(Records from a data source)

━━━━

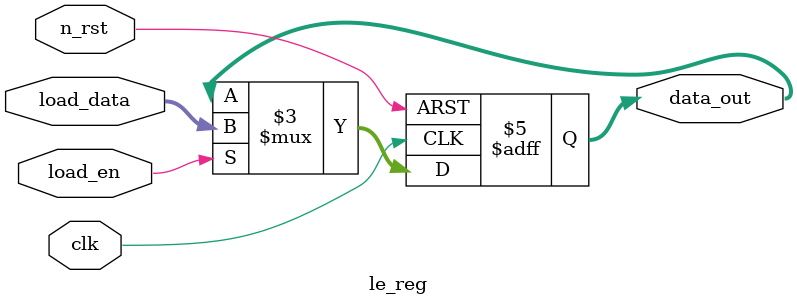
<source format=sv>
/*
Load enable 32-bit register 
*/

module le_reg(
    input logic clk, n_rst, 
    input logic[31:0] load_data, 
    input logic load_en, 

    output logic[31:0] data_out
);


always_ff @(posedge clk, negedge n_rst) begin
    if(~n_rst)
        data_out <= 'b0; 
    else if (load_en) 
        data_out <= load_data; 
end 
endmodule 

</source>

━━━━

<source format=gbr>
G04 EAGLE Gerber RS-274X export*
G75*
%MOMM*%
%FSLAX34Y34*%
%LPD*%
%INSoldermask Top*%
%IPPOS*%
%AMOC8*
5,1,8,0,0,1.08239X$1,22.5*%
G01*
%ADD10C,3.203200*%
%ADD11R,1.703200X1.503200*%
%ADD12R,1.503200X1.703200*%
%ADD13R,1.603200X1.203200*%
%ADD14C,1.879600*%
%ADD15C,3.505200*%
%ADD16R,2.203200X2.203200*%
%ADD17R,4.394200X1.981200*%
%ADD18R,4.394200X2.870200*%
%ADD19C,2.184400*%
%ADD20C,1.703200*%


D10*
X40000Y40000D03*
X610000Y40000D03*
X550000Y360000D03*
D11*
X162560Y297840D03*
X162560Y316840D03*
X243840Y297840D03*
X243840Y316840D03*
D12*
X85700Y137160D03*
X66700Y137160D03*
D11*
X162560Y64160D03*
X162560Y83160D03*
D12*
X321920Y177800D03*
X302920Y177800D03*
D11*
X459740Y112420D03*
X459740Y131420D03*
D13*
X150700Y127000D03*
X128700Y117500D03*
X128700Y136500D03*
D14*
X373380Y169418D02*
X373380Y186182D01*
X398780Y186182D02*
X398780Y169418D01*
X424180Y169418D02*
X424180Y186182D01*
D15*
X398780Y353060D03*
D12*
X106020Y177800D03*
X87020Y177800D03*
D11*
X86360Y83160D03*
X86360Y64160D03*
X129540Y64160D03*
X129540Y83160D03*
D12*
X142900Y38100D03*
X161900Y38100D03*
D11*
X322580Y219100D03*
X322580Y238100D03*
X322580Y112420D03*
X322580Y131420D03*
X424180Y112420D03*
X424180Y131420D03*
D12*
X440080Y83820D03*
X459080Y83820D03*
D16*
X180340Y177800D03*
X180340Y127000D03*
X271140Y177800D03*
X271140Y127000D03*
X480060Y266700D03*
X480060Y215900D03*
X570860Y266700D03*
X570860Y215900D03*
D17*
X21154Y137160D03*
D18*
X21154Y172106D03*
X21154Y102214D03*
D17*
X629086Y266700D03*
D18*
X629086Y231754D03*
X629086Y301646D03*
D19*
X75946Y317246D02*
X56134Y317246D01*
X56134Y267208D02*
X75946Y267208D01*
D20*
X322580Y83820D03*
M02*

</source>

━━━━

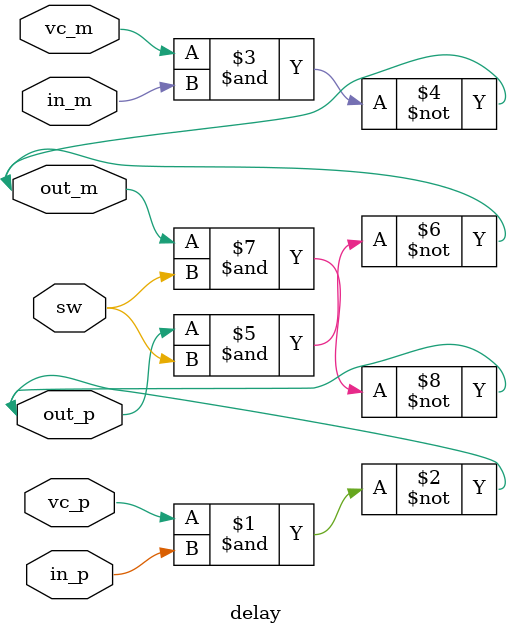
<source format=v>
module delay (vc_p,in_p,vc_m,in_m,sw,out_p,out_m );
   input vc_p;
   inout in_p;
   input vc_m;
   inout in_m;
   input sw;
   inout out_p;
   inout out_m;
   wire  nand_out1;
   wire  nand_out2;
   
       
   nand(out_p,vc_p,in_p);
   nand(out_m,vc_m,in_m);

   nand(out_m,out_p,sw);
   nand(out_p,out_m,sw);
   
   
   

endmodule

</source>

━━━━

_Exercise brief_: Write out, from the lines above, only those from the line with "X570860Y266700D03*" to the line with "X322580Y83820D03*", exactly as given, including the first and the last.

_Solution for this task_:
X570860Y266700D03*
X570860Y215900D03*
D17*
X21154Y137160D03*
D18*
X21154Y172106D03*
X21154Y102214D03*
D17*
X629086Y266700D03*
D18*
X629086Y231754D03*
X629086Y301646D03*
D19*
X75946Y317246D02*
X56134Y317246D01*
X56134Y267208D02*
X75946Y267208D01*
D20*
X322580Y83820D03*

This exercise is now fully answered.